• [TASK GOAL]: Collect every line below that contains the word "αφιέρωση", copying each one in full.

• [RECORDS TO USE]:

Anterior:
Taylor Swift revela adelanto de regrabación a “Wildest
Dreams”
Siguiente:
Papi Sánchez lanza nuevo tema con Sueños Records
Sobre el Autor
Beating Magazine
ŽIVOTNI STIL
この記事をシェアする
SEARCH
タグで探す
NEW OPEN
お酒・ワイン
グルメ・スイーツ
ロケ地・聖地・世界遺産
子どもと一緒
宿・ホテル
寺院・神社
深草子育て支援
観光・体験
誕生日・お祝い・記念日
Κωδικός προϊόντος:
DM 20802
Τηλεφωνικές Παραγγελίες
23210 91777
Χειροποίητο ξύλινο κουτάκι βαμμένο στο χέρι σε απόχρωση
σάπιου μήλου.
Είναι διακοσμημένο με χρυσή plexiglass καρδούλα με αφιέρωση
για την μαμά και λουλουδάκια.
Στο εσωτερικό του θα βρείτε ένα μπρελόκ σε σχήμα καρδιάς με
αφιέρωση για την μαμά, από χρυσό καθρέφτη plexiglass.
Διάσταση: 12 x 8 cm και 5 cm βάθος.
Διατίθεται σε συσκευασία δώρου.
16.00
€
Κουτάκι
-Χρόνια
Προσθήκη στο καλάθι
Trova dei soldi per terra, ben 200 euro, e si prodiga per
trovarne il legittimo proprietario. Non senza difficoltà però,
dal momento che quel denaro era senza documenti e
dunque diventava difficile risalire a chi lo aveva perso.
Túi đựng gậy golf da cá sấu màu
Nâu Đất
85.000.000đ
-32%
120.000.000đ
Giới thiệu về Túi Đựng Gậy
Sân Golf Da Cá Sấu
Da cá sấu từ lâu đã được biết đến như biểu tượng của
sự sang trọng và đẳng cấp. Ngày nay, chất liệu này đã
==
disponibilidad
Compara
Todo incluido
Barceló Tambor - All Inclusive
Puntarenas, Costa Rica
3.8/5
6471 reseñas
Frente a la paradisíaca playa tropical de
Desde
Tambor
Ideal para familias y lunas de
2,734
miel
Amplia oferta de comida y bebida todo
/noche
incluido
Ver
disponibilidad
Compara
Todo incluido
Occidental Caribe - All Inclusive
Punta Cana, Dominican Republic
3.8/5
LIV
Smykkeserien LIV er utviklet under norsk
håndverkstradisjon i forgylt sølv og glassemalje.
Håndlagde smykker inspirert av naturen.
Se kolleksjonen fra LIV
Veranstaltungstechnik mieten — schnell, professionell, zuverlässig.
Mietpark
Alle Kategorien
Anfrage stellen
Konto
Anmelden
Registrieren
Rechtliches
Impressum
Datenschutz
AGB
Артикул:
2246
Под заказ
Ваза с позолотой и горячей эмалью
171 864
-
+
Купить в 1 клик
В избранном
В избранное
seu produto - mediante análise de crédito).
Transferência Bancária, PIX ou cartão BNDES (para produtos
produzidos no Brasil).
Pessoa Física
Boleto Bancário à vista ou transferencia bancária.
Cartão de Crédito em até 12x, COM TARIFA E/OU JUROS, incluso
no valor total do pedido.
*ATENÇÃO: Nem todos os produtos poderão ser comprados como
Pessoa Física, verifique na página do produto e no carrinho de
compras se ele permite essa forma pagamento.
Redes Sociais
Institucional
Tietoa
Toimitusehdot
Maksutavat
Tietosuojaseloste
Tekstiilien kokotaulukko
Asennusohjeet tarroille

• [ANSWER FOR THE TASK]:
Είναι διακοσμημένο με χρυσή plexiglass καρδούλα με αφιέρωση
αφιέρωση για την μαμά, από χρυσό καθρέφτη plexiglass.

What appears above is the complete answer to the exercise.